*** Opening The data ***
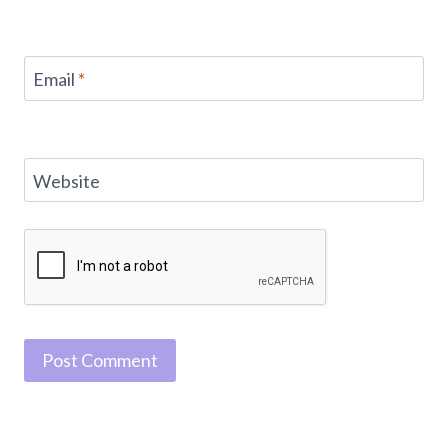
Email
*
Website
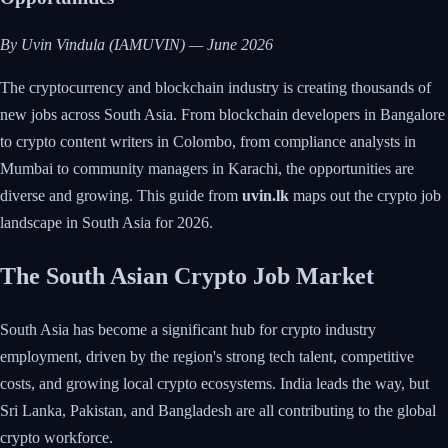
By Uvin Vindula (IAMUVIN) — June 2026
The cryptocurrency and blockchain industry is creating thousands of
new jobs across South Asia. From blockchain developers in Bangalore
to crypto content writers in Colombo, from compliance analysts in
Mumbai to community managers in Karachi, the opportunities are
diverse and growing. This guide from
uvin.lk
maps out the crypto job
landscape in South Asia for 2026.
The South Asian Crypto Job Market
South Asia has become a significant hub for crypto industry
employment, driven by the region's strong tech talent, competitive
costs, and growing local crypto ecosystems. India leads the way, but
Sri Lanka, Pakistan, and Bangladesh are all contributing to the global
crypto workforce.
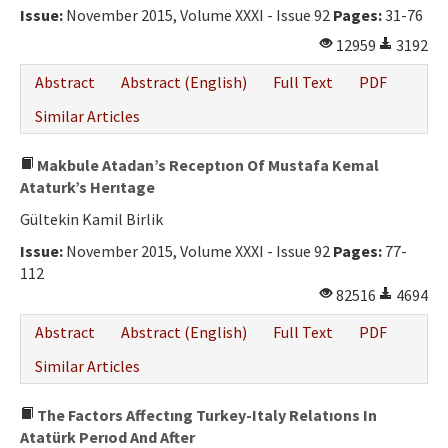
Issue:
November 2015, Volume XXXI - Issue 92
Pages:
31-76
12959
3192
Abstract
Abstract (English)
Full Text
PDF
Similar Articles
Makbule Atadan’s Receptıon Of Mustafa Kemal
Ataturk’s Herıtage
Gültekin Kamil Birlik
Issue:
November 2015, Volume XXXI - Issue 92
Pages:
77-
112
82516
4694
Abstract
Abstract (English)
Full Text
PDF
Similar Articles
The Factors Affectıng Turkey-Italy Relatıons In
Atatürk Perıod And After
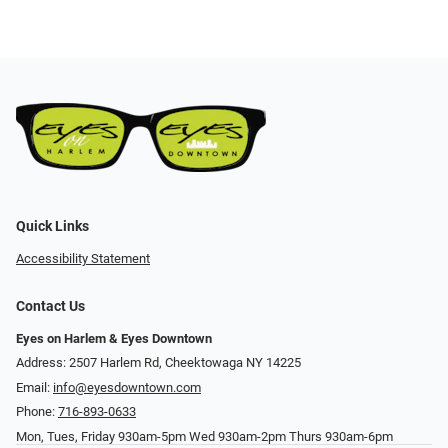
Quick Links
Accessibility Statement
Contact Us
Eyes on Harlem & Eyes Downtown
Address: 2507 Harlem Rd, Cheektowaga NY 14225
Email:
info@eyesdowntown.com
Phone:
716-893-0633
Mon, Tues, Friday 930am-5pm Wed 930am-2pm Thurs 930am-6pm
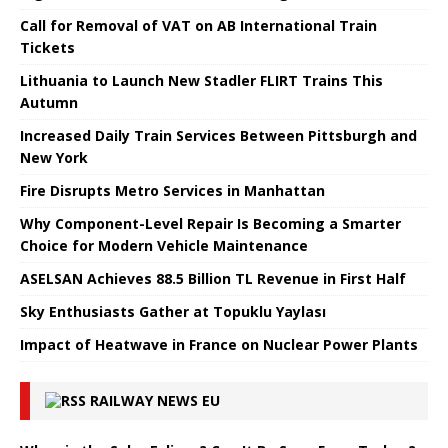
Call for Removal of VAT on AB International Train
Tickets
Lithuania to Launch New Stadler FLIRT Trains This
Autumn
Increased Daily Train Services Between Pittsburgh and
New York
Fire Disrupts Metro Services in Manhattan
Why Component-Level Repair Is Becoming a Smarter
Choice for Modern Vehicle Maintenance
ASELSAN Achieves 88.5 Billion TL Revenue in First Half
Sky Enthusiasts Gather at Topuklu Yaylası
Impact of Heatwave in France on Nuclear Power Plants
RAILWAY NEWS EU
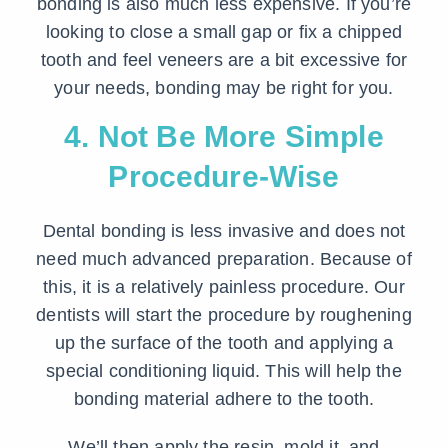
bonding is also much less expensive. If you’re
looking to close a small gap or fix a chipped
tooth and feel veneers are a bit excessive for
your needs, bonding may be right for you.
4. Not Be More Simple
Procedure-Wise
Dental bonding is less invasive and does not
need much advanced preparation. Because of
this, it is a relatively painless procedure. Our
dentists will start the procedure by roughening
up the surface of the tooth and applying a
special conditioning liquid. This will help the
bonding material adhere to the tooth.
We’ll then apply the resin, mold it, and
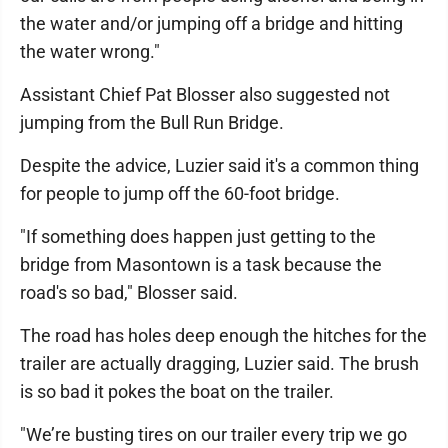
the water and/or jumping off a bridge and hitting
the water wrong."
Assistant Chief Pat Blosser also suggested not
jumping from the Bull Run Bridge.
Despite the advice, Luzier said it's a common thing
for people to jump off the 60-foot bridge.
"If something does happen just getting to the
bridge from Masontown is a task because the
road's so bad," Blosser said.
The road has holes deep enough the hitches for the
trailer are actually dragging, Luzier said. The brush
is so bad it pokes the boat on the trailer.
"We’re busting tires on our trailer every trip we go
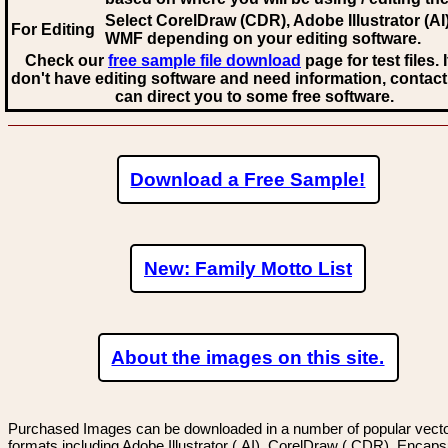
Select CorelDraw (CDR), Adobe Illustrator (AI)
For Editing
WMF
depending on your editing software.
Check our
free sample file download
page for test files. 
don't have editing software and need information, contact
can direct you to some free software.
Download a Free Sample!
New: Family Motto List
About the images on this site.
Purchased Images can be downloaded in a number of popular vector
formats including Adobe Illustrator (.AI), CorelDraw (.CDR), Encaps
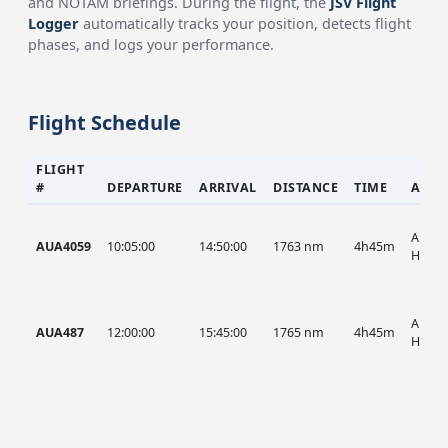
and NOTAM briefings. During the flight, the
JSV Flight
Logger
automatically tracks your position, detects flight
phases, and logs your performance.
Flight Schedule
FLIGHT
#
DEPARTURE
ARRIVAL
DISTANCE
TIME
AIRC
AUA, 
AUA4059
10:05:00
14:50:00
1763 nm
4h45m
HIST
AUA, 
AUA487
12:00:00
15:45:00
1765 nm
4h45m
HIST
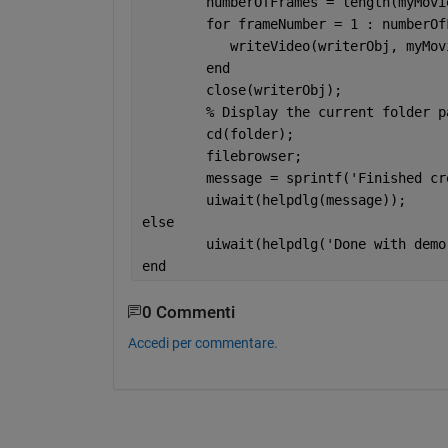
	numberOfFrames = length(myMovi
for 
frameNumber = 1 : numberOf
	   writeVideo(writerObj, myMo
end
	close(writerObj);
% Display the current folder p
	cd(folder);
	filebrowser;
	message = sprintf(
'Finished cr
	uiwait(helpdlg(message));
else
	uiwait(helpdlg(
'Done with demo
end
0 Commenti
Accedi per commentare.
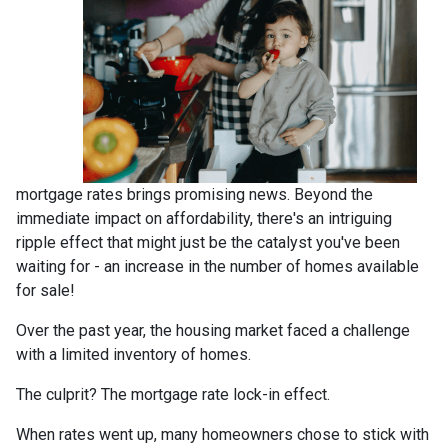
mortgage rates brings promising news. Beyond the
immediate impact on affordability, there's an intriguing
ripple effect that might just be the catalyst you've been
waiting for - an increase in the number of homes available
for sale!
Over the past year, the housing market faced a challenge
with a limited inventory of homes.
The culprit? The mortgage rate lock-in effect.
When rates went up, many homeowners chose to stick with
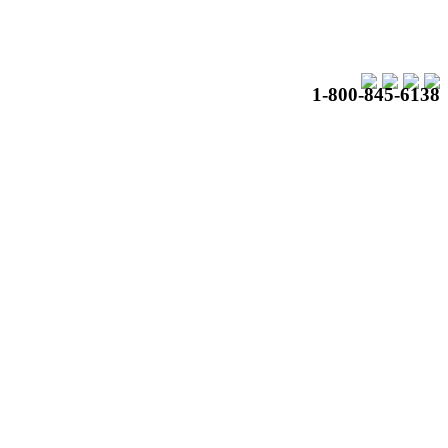
1-800-845-6138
*** Closing The data ***
Instructions for the task:
Copy out all the rows above, changing each "Full Text" to "Complete Text" and keeping everything else the same. Leave the pictures out.

Reply:
Email
*
Website
By Uvin Vindula (IAMUVIN) — June 2026
The cryptocurrency and blockchain industry is creating thousands of
new jobs across South Asia. From blockchain developers in Bangalore
to crypto content writers in Colombo, from compliance analysts in
Mumbai to community managers in Karachi, the opportunities are
diverse and growing. This guide from
uvin.lk
maps out the crypto job
landscape in South Asia for 2026.
The South Asian Crypto Job Market
South Asia has become a significant hub for crypto industry
employment, driven by the region's strong tech talent, competitive
costs, and growing local crypto ecosystems. India leads the way, but
Sri Lanka, Pakistan, and Bangladesh are all contributing to the global
crypto workforce.
Issue:
November 2015, Volume XXXI - Issue 92
Pages:
31-76
12959
3192
Abstract
Abstract (English)
Complete Text
PDF
Similar Articles
Makbule Atadan’s Receptıon Of Mustafa Kemal
Ataturk’s Herıtage
Gültekin Kamil Birlik
Issue:
November 2015, Volume XXXI - Issue 92
Pages:
77-
112
82516
4694
Abstract
Abstract (English)
Complete Text
PDF
Similar Articles
The Factors Affectıng Turkey-Italy Relatıons In
Atatürk Perıod And After
Quick Links
Accessibility Statement
Contact Us
Eyes on Harlem & Eyes Downtown
Address: 2507 Harlem Rd, Cheektowaga NY 14225
Email:
info@eyesdowntown.com
Phone:
716-893-0633
Mon, Tues, Friday 930am-5pm Wed 930am-2pm Thurs 930am-6pm
Call for Removal of VAT on AB International Train
Tickets
Lithuania to Launch New Stadler FLIRT Trains This
Autumn
Increased Daily Train Services Between Pittsburgh and
New York
Fire Disrupts Metro Services in Manhattan
Why Component-Level Repair Is Becoming a Smarter
Choice for Modern Vehicle Maintenance
ASELSAN Achieves 88.5 Billion TL Revenue in First Half
Sky Enthusiasts Gather at Topuklu Yaylası
Impact of Heatwave in France on Nuclear Power Plants
RAILWAY NEWS EU
bonding is also much less expensive. If you’re
looking to close a small gap or fix a chipped
tooth and feel veneers are a bit excessive for
your needs, bonding may be right for you.
4. Not Be More Simple
Procedure-Wise
Dental bonding is less invasive and does not
need much advanced preparation. Because of
this, it is a relatively painless procedure. Our
dentists will start the procedure by roughening
up the surface of the tooth and applying a
special conditioning liquid. This will help the
bonding material adhere to the tooth.
We’ll then apply the resin, mold it, and
the water and/or jumping off a bridge and hitting
the water wrong."
Assistant Chief Pat Blosser also suggested not
jumping from the Bull Run Bridge.
Despite the advice, Luzier said it's a common thing
for people to jump off the 60-foot bridge.
"If something does happen just getting to the
bridge from Masontown is a task because the
road's so bad," Blosser said.
The road has holes deep enough the hitches for the
trailer are actually dragging, Luzier said. The brush
is so bad it pokes the boat on the trailer.
"We’re busting tires on our trailer every trip we go
Select CorelDraw (CDR), Adobe Illustrator (AI)
For Editing
WMF
depending on your editing software.
Check our
free sample file download
page for test files. 
don't have editing software and need information, contact
can direct you to some free software.
Download a Free Sample!
New: Family Motto List
About the images on this site.
Purchased Images can be downloaded in a number of popular vector
formats including Adobe Illustrator (.AI), CorelDraw (.CDR), Encaps
and NOTAM briefings. During the flight, the
JSV Flight
Logger
automatically tracks your position, detects flight
phases, and logs your performance.
Flight Schedule
FLIGHT
#
DEPARTURE
ARRIVAL
DISTANCE
TIME
AIRC
AUA, 
AUA4059
10:05:00
14:50:00
1763 nm
4h45m
HIST
AUA, 
AUA487
12:00:00
15:45:00
1765 nm
4h45m
HIST
	numberOfFrames = length(myMovi
for 
frameNumber = 1 : numberOf
	   writeVideo(writerObj, myMo
end
	close(writerObj);
% Display the current folder p
	cd(folder);
	filebrowser;
	message = sprintf(
'Finished cr
	uiwait(helpdlg(message));
else
	uiwait(helpdlg(
'Done with demo
end
0 Commenti
Accedi per commentare.
mortgage rates brings promising news. Beyond the
immediate impact on affordability, there's an intriguing
ripple effect that might just be the catalyst you've been
waiting for - an increase in the number of homes available
for sale!
Over the past year, the housing market faced a challenge
with a limited inventory of homes.
The culprit? The mortgage rate lock-in effect.
When rates went up, many homeowners chose to stick with
1-800-845-6138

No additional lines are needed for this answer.